Exercise: Write out, from the entries below, exactly the lines that run between the lines holding "60: (1098, 670, 0.36)" and "64: (1103, 604, 0.36)", inclusive, and stop there.

Saved entries
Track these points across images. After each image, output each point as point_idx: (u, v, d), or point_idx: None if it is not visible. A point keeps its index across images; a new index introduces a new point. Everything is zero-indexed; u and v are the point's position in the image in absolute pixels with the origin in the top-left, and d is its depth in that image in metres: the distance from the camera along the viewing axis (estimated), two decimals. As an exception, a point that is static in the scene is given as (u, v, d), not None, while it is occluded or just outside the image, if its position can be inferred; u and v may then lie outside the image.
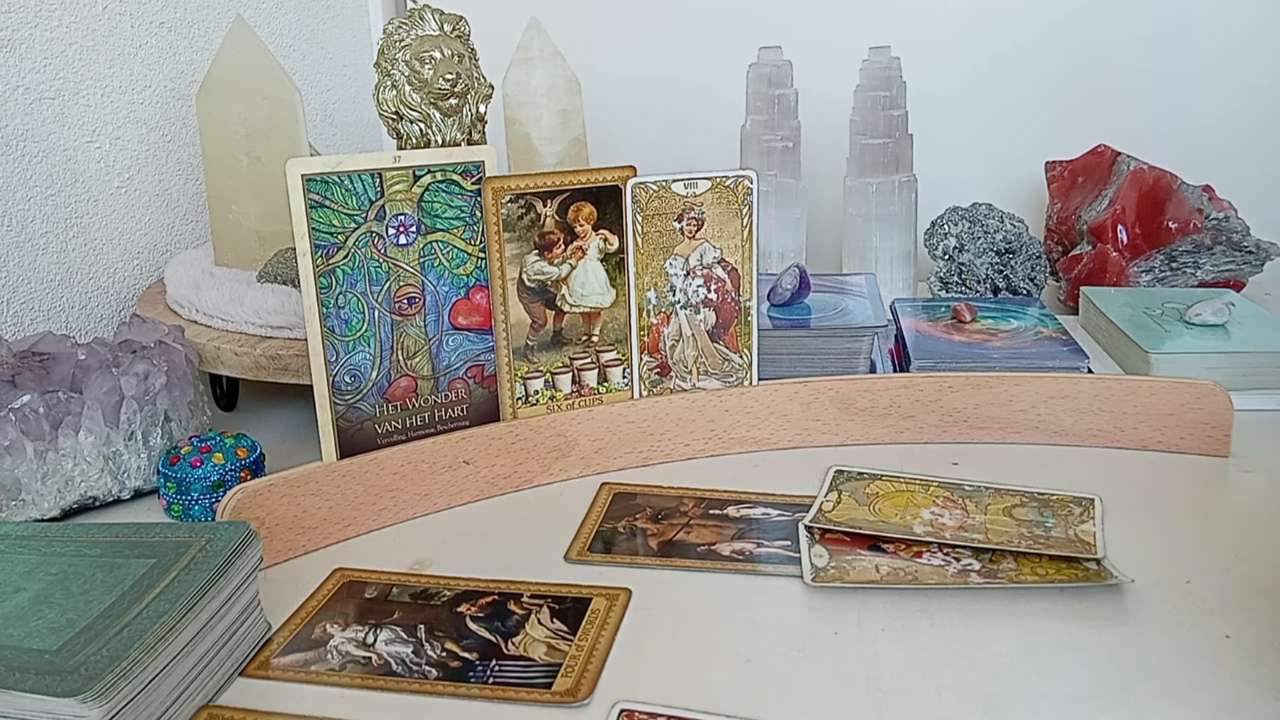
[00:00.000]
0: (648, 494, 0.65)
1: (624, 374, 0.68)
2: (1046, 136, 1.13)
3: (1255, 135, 1.12)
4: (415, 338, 0.63)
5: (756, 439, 0.71)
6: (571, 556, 0.58)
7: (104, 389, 0.64)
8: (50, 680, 0.40)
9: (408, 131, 0.71)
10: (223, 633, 0.48)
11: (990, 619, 0.51)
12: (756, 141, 0.96)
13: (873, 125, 0.94)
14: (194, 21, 0.96)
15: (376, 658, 0.50)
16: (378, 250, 0.60)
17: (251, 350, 0.72)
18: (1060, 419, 0.70)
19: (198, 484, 0.63)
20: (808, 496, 0.63)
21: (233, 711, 0.46)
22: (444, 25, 0.70)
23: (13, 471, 0.61)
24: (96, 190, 0.86)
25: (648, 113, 1.21)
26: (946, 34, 1.15)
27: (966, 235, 0.95)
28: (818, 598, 0.54)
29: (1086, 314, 0.92)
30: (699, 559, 0.58)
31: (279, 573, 0.58)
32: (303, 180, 0.57)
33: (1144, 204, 0.99)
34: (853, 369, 0.74)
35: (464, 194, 0.63)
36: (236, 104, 0.80)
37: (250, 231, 0.82)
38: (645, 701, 0.46)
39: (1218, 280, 0.95)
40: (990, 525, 0.59)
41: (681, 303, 0.68)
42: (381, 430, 0.62)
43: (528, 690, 0.47)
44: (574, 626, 0.51)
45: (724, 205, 0.67)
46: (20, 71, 0.79)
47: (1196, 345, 0.78)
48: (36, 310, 0.81)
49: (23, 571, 0.48)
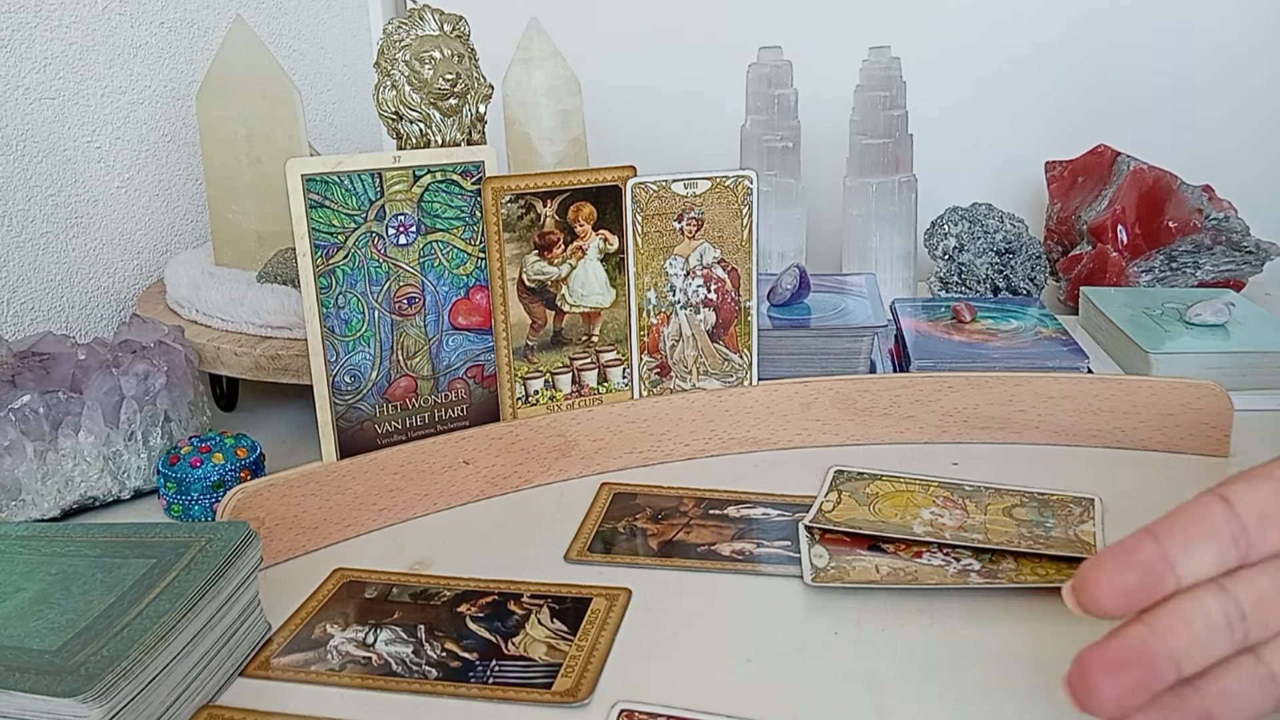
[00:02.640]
0: (648, 494, 0.65)
1: (624, 374, 0.68)
2: (1046, 136, 1.13)
3: (1255, 136, 1.12)
4: (415, 338, 0.63)
5: (756, 439, 0.71)
6: (571, 556, 0.58)
7: (104, 389, 0.64)
8: (50, 680, 0.40)
9: (408, 131, 0.71)
10: (223, 633, 0.48)
11: (990, 619, 0.51)
12: (756, 141, 0.96)
13: (873, 125, 0.94)
14: (194, 21, 0.96)
15: (376, 658, 0.50)
16: (378, 250, 0.60)
17: (251, 350, 0.72)
18: (1060, 419, 0.70)
19: (198, 484, 0.63)
20: (808, 496, 0.63)
21: (233, 711, 0.46)
22: (444, 25, 0.70)
23: (13, 471, 0.61)
24: (96, 190, 0.86)
25: (648, 113, 1.21)
26: (947, 34, 1.15)
27: (966, 235, 0.95)
28: (818, 598, 0.54)
29: (1086, 314, 0.92)
30: (699, 559, 0.58)
31: (279, 573, 0.58)
32: (303, 180, 0.57)
33: (1144, 204, 0.99)
34: (853, 369, 0.74)
35: (464, 194, 0.63)
36: (236, 104, 0.80)
37: (250, 231, 0.82)
38: (645, 701, 0.46)
39: (1218, 280, 0.95)
40: (990, 525, 0.59)
41: (681, 303, 0.68)
42: (381, 430, 0.62)
43: (528, 690, 0.47)
44: (574, 626, 0.51)
45: (724, 205, 0.67)
46: (20, 71, 0.79)
47: (1196, 345, 0.78)
48: (36, 310, 0.81)
49: (23, 571, 0.48)
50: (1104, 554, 0.37)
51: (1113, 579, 0.36)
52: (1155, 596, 0.36)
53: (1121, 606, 0.36)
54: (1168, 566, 0.36)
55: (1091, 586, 0.36)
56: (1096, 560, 0.37)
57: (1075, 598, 0.37)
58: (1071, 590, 0.37)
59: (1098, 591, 0.36)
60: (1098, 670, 0.36)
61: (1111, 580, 0.36)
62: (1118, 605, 0.36)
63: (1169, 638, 0.36)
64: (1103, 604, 0.36)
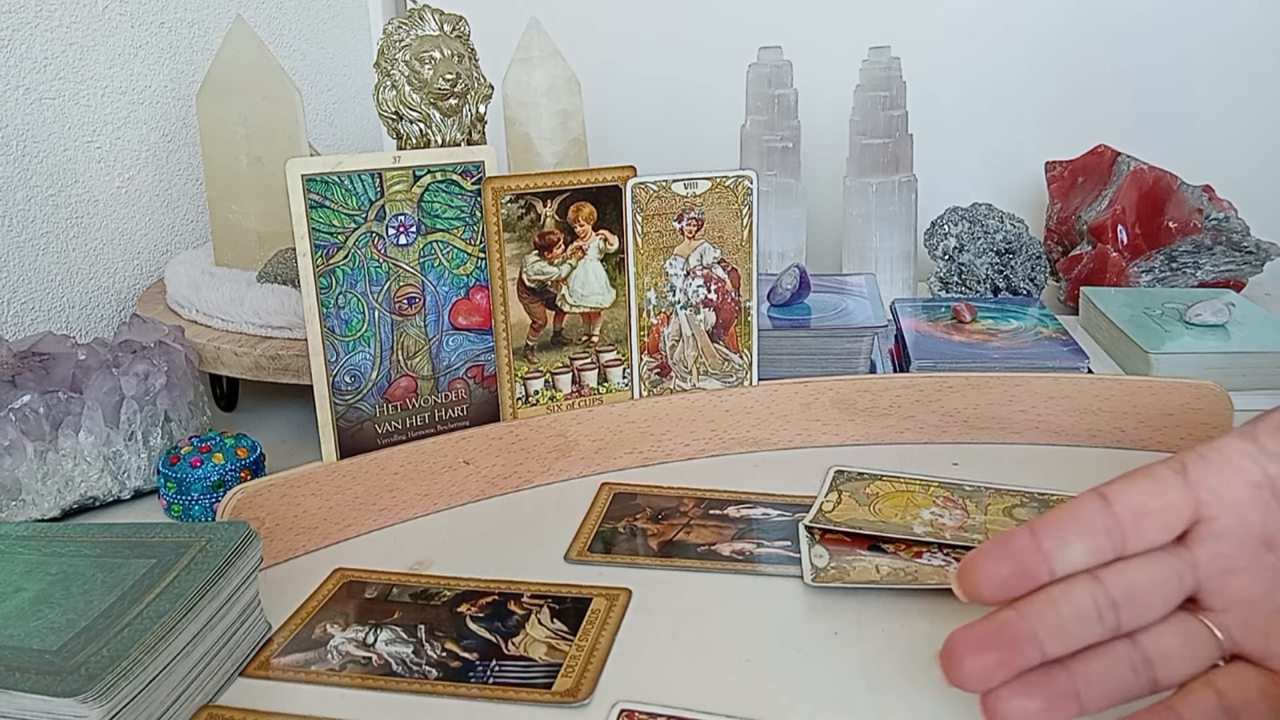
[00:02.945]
0: (648, 494, 0.65)
1: (624, 374, 0.68)
2: (1046, 137, 1.13)
3: (1255, 135, 1.12)
4: (415, 338, 0.63)
5: (757, 439, 0.71)
6: (571, 556, 0.58)
7: (104, 389, 0.64)
8: (50, 680, 0.40)
9: (408, 131, 0.71)
10: (223, 633, 0.48)
11: (990, 619, 0.51)
12: (756, 141, 0.96)
13: (873, 125, 0.94)
14: (194, 21, 0.96)
15: (376, 658, 0.50)
16: (378, 250, 0.60)
17: (251, 350, 0.72)
18: (1060, 419, 0.70)
19: (198, 484, 0.63)
20: (808, 497, 0.63)
21: (233, 711, 0.46)
22: (444, 25, 0.70)
23: (13, 471, 0.61)
24: (96, 190, 0.86)
25: (648, 113, 1.21)
26: (947, 34, 1.15)
27: (966, 235, 0.95)
28: (818, 598, 0.54)
29: (1086, 314, 0.92)
30: (699, 559, 0.58)
31: (279, 573, 0.58)
32: (303, 180, 0.57)
33: (1144, 204, 0.99)
34: (853, 369, 0.74)
35: (464, 194, 0.63)
36: (236, 104, 0.80)
37: (250, 231, 0.82)
38: (645, 701, 0.46)
39: (1218, 280, 0.95)
40: (990, 525, 0.59)
41: (681, 303, 0.68)
42: (381, 430, 0.62)
43: (528, 690, 0.47)
44: (574, 626, 0.51)
45: (724, 205, 0.67)
46: (20, 71, 0.79)
47: (1196, 345, 0.78)
48: (36, 310, 0.81)
49: (23, 571, 0.48)
50: (985, 546, 0.40)
51: (990, 569, 0.40)
52: (1029, 586, 0.40)
53: (998, 594, 0.40)
54: (1040, 557, 0.39)
55: (971, 575, 0.40)
56: (978, 551, 0.40)
57: (958, 586, 0.40)
58: (955, 579, 0.40)
59: (977, 580, 0.40)
60: (962, 648, 0.39)
61: (989, 570, 0.40)
62: (995, 593, 0.40)
63: (1033, 620, 0.39)
64: (981, 592, 0.40)
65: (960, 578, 0.40)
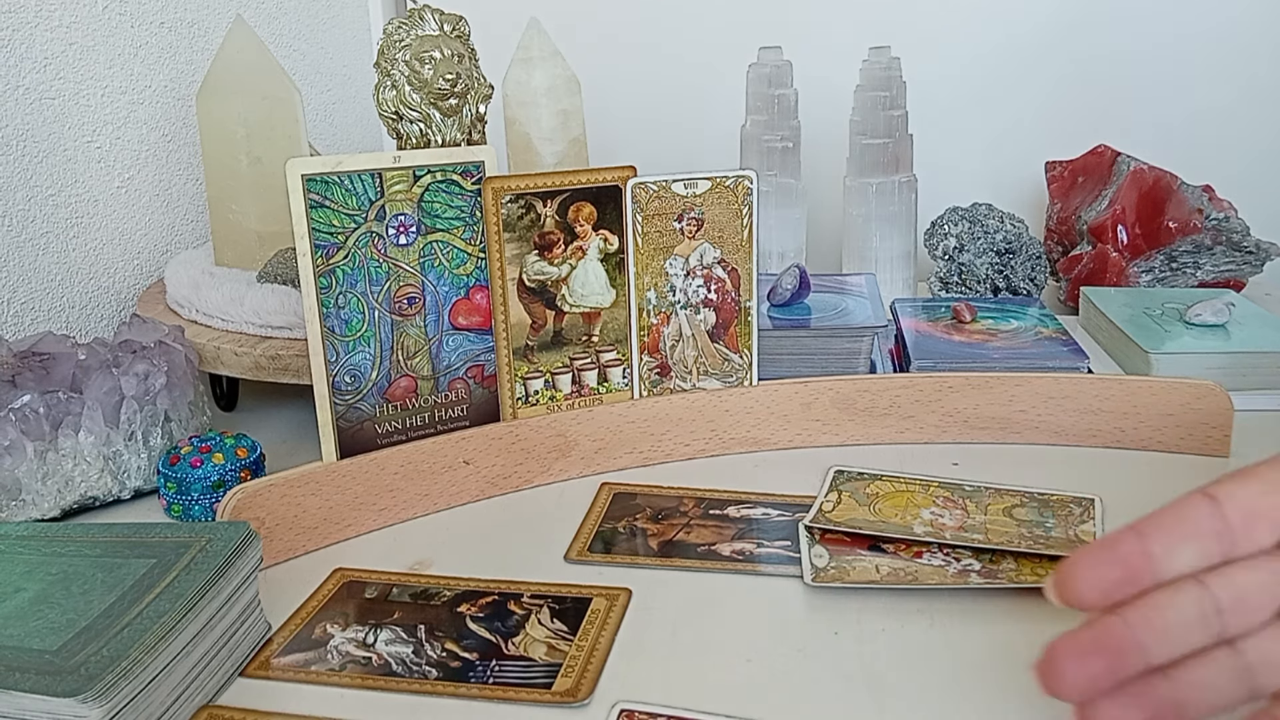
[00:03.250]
0: (648, 494, 0.65)
1: (624, 374, 0.68)
2: (1046, 136, 1.13)
3: (1255, 136, 1.12)
4: (415, 338, 0.63)
5: (756, 439, 0.71)
6: (571, 556, 0.58)
7: (104, 389, 0.64)
8: (50, 680, 0.40)
9: (408, 131, 0.71)
10: (223, 633, 0.48)
11: (990, 619, 0.51)
12: (756, 141, 0.96)
13: (873, 125, 0.94)
14: (194, 21, 0.96)
15: (376, 658, 0.50)
16: (378, 250, 0.60)
17: (251, 350, 0.72)
18: (1060, 419, 0.70)
19: (198, 484, 0.63)
20: (808, 497, 0.63)
21: (233, 711, 0.46)
22: (444, 25, 0.70)
23: (13, 471, 0.61)
24: (96, 190, 0.86)
25: (648, 113, 1.21)
26: (947, 34, 1.15)
27: (966, 235, 0.95)
28: (818, 598, 0.54)
29: (1086, 314, 0.92)
30: (699, 559, 0.58)
31: (279, 573, 0.58)
32: (303, 180, 0.57)
33: (1144, 204, 0.99)
34: (853, 369, 0.74)
35: (464, 194, 0.63)
36: (236, 104, 0.80)
37: (250, 231, 0.82)
38: (645, 701, 0.46)
39: (1218, 280, 0.95)
40: (990, 525, 0.59)
41: (681, 303, 0.68)
42: (381, 430, 0.62)
43: (528, 690, 0.47)
44: (574, 626, 0.51)
45: (724, 205, 0.67)
46: (20, 71, 0.79)
47: (1196, 345, 0.78)
48: (36, 310, 0.81)
49: (23, 571, 0.48)
50: (1087, 549, 0.38)
51: (1092, 573, 0.38)
52: (1133, 590, 0.38)
53: (1100, 600, 0.38)
54: (1147, 561, 0.37)
55: (1072, 580, 0.38)
56: (1079, 555, 0.38)
57: (1057, 591, 0.38)
58: (1053, 584, 0.38)
59: (1078, 585, 0.38)
60: (1064, 657, 0.37)
61: (1091, 574, 0.38)
62: (1096, 598, 0.38)
63: (1138, 628, 0.37)
64: (1082, 597, 0.38)
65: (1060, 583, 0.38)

Answer to this exercise:
60: (1098, 670, 0.36)
61: (1111, 580, 0.36)
62: (1118, 605, 0.36)
63: (1169, 638, 0.36)
64: (1103, 604, 0.36)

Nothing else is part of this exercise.